◆ Exercise brief ◆
Carry on the news report about anti-WTO protests held during the Cancun talks, picking up right after its final sentence.

While talks in Cancun move along in their
measured pace, elsewhere in the world, protesters against the WTO negotiations
are making their views known more dramatically.
In Kolkata,
India today
more than thousand cadres from the Centre for Indian Trade Unions took to the
streets shouting anti-WTO slogans, protesting what they termed the exploitation
of developing countries by western nations. The protestors said countries like India face unfair competition because of
subsidies paid to farmers in the United States,
the European Union and Japan.
Violence marred WTO protest actions in Manila today, when riot police
dispersed more than 500 militant workers and farmers who tried to march to the
presidential palace after a peaceful rally outside the U.S. embassy. Six people
were arrested. Several protesters who sustained head injuries were taken to Manila hospitals for treatment.
Anti-WTO activists in Italy
disrupted a European Union summit on Friday, and more than 15,000 demonstrators
participated in a mass rally on Saturday.
Activists in Switzerland
climbed onto the roof of the WTO Secretariat in Geneva on Friday and dropped a banner reading
"Smash Capitalism, Let's start with the
WTO."
The U.S. public interest
advocacy organization Public Citizen, based in Washington, DC,
today detailed what many WTO critics are trying to bring to the attention of
the world with their marches and demonstrations.

◆ Dataset excerpts ◆
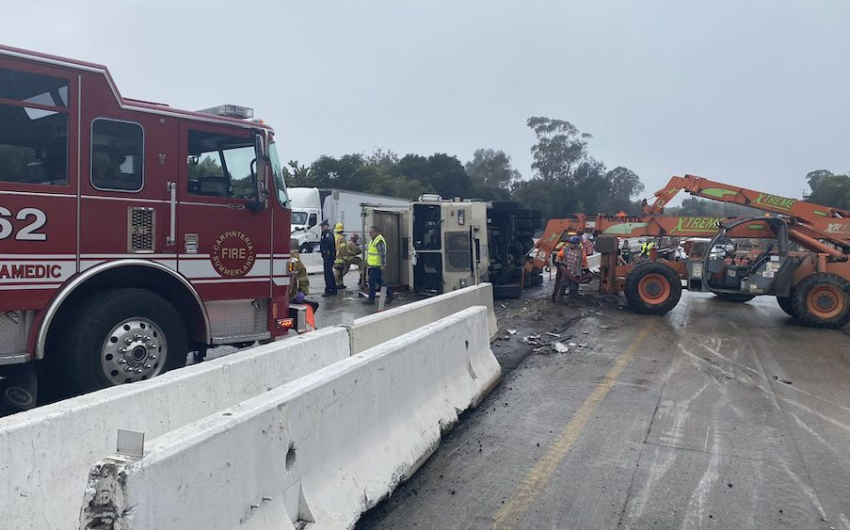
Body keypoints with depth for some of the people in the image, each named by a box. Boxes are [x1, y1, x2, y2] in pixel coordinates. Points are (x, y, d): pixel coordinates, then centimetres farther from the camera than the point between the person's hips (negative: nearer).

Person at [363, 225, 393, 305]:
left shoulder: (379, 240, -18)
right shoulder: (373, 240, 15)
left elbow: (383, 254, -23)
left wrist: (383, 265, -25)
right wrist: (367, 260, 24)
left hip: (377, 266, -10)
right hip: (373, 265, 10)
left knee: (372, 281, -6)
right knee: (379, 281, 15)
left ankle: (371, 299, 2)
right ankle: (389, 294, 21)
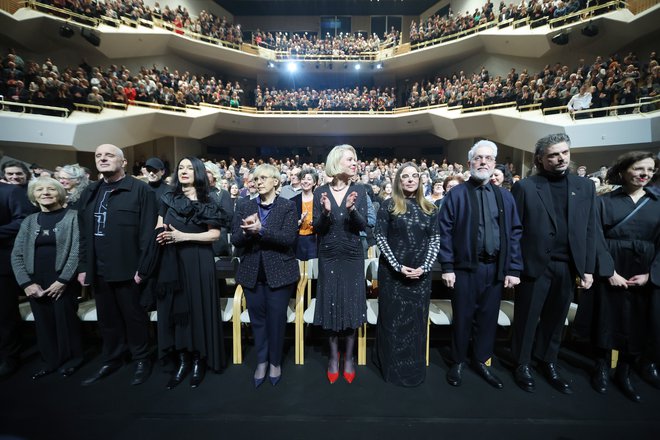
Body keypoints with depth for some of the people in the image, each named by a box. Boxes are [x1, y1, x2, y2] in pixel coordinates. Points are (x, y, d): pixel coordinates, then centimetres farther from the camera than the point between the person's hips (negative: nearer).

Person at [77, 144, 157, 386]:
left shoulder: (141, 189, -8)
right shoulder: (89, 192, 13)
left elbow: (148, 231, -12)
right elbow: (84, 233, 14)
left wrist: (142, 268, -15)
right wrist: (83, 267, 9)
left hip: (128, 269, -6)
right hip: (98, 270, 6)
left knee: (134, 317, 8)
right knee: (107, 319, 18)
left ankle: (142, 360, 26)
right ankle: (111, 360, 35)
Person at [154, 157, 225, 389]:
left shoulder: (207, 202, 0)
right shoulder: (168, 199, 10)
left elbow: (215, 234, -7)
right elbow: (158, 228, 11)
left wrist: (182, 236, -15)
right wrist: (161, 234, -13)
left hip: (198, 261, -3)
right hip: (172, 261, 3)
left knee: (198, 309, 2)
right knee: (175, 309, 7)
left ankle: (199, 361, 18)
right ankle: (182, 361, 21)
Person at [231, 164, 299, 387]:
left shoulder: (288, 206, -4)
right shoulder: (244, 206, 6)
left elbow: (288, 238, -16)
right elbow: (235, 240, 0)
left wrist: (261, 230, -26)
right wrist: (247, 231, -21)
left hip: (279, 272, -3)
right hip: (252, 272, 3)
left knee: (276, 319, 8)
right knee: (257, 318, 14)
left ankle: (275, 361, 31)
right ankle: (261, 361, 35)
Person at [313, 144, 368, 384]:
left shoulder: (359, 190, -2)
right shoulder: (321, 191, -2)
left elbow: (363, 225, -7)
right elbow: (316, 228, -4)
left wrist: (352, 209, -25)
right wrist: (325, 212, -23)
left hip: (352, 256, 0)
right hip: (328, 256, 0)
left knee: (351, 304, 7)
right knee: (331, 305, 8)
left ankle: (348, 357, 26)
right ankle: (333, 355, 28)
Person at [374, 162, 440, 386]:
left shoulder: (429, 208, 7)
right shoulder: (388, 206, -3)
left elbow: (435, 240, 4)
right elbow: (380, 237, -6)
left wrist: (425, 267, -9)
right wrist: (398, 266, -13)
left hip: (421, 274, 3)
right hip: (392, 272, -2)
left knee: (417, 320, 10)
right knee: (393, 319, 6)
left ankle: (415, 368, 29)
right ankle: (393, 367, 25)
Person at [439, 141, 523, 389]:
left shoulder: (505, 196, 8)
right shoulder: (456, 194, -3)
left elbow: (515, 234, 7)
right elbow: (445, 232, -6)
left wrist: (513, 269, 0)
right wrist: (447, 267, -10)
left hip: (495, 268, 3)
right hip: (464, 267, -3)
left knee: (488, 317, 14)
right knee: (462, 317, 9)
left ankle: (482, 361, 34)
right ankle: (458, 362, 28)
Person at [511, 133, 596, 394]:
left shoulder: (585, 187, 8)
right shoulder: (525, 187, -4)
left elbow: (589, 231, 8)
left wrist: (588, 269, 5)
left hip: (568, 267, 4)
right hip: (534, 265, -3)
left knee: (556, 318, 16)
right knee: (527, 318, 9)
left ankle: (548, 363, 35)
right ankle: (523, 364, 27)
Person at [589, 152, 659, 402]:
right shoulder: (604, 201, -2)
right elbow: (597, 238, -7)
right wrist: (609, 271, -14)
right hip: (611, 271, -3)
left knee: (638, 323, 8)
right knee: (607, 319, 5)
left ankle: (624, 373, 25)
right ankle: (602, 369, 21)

◆ Expected answer ◆
"When WTO negotiators say they want to liberalize trade in services,
public interest groups hear the agenda of multinational corporations seeking to
privatize healthcare and education," Public Citizen explained.
"When WTO negotiators say it's necessary to protect investment, civil
society organizations glimpse a plan to allow corporations to sue national
governments for any regulations that may impact profits, dramatically
undercutting the powers of elected officials. And when WTO negotiators resist
any attempts to address labor or environmental concerns, advocacy groups see a
powerful international organization that puts profit making above any other
competing value."
"Most WTO critics aren't afraid of globalization," said Public
Citizen. "They're afraid of corporations manipulating the happy language
of trade to advance a deregulatory scheme that will destroy any remaining
corporate accountability laws."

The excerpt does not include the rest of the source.